* Assignment
Output each record exactly. Leave none out.
Data records: Begin
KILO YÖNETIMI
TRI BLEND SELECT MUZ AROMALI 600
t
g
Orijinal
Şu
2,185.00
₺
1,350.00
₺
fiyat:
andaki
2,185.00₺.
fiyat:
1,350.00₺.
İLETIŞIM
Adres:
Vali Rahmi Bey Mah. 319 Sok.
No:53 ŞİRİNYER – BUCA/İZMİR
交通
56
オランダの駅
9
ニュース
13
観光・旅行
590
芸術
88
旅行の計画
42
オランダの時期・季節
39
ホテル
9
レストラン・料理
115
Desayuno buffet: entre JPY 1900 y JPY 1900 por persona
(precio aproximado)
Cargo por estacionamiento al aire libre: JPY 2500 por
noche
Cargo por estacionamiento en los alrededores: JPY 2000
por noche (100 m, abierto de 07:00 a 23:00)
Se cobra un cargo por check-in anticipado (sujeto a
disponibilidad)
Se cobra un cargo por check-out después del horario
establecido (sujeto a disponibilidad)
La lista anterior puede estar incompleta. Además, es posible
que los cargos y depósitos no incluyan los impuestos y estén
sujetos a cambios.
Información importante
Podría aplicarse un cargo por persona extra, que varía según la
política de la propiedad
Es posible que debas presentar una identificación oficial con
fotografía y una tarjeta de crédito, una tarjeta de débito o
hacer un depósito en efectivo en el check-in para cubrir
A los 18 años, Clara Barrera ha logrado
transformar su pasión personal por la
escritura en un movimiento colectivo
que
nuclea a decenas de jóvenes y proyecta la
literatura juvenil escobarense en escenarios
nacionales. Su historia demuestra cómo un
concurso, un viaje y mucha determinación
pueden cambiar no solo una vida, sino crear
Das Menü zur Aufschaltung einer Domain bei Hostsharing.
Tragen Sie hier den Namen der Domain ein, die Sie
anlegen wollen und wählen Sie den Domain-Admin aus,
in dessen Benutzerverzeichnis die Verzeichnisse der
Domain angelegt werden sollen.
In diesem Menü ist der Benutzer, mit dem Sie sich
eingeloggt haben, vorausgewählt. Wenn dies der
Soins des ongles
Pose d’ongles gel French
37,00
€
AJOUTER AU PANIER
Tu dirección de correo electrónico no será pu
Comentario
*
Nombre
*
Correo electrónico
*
Data records: End
* Result for this exercise
KILO YÖNETIMI
TRI BLEND SELECT MUZ AROMALI 600
t
g
Orijinal
Şu
2,185.00
₺
1,350.00
₺
fiyat:
andaki
2,185.00₺.
fiyat:
1,350.00₺.
İLETIŞIM
Adres:
Vali Rahmi Bey Mah. 319 Sok.
No:53 ŞİRİNYER – BUCA/İZMİR
交通
56
オランダの駅
9
ニュース
13
観光・旅行
590
芸術
88
旅行の計画
42
オランダの時期・季節
39
ホテル
9
レストラン・料理
115
Desayuno buffet: entre JPY 1900 y JPY 1900 por persona
(precio aproximado)
Cargo por estacionamiento al aire libre: JPY 2500 por
noche
Cargo por estacionamiento en los alrededores: JPY 2000
por noche (100 m, abierto de 07:00 a 23:00)
Se cobra un cargo por check-in anticipado (sujeto a
disponibilidad)
Se cobra un cargo por check-out después del horario
establecido (sujeto a disponibilidad)
La lista anterior puede estar incompleta. Además, es posible
que los cargos y depósitos no incluyan los impuestos y estén
sujetos a cambios.
Información importante
Podría aplicarse un cargo por persona extra, que varía según la
política de la propiedad
Es posible que debas presentar una identificación oficial con
fotografía y una tarjeta de crédito, una tarjeta de débito o
hacer un depósito en efectivo en el check-in para cubrir
A los 18 años, Clara Barrera ha logrado
transformar su pasión personal por la
escritura en un movimiento colectivo
que
nuclea a decenas de jóvenes y proyecta la
literatura juvenil escobarense en escenarios
nacionales. Su historia demuestra cómo un
concurso, un viaje y mucha determinación
pueden cambiar no solo una vida, sino crear
Das Menü zur Aufschaltung einer Domain bei Hostsharing.
Tragen Sie hier den Namen der Domain ein, die Sie
anlegen wollen und wählen Sie den Domain-Admin aus,
in dessen Benutzerverzeichnis die Verzeichnisse der
Domain angelegt werden sollen.
In diesem Menü ist der Benutzer, mit dem Sie sich
eingeloggt haben, vorausgewählt. Wenn dies der
Soins des ongles
Pose d’ongles gel French
37,00
€
AJOUTER AU PANIER
Tu dirección de correo electrónico no será pu
Comentario
*
Nombre
*
Correo electrónico
*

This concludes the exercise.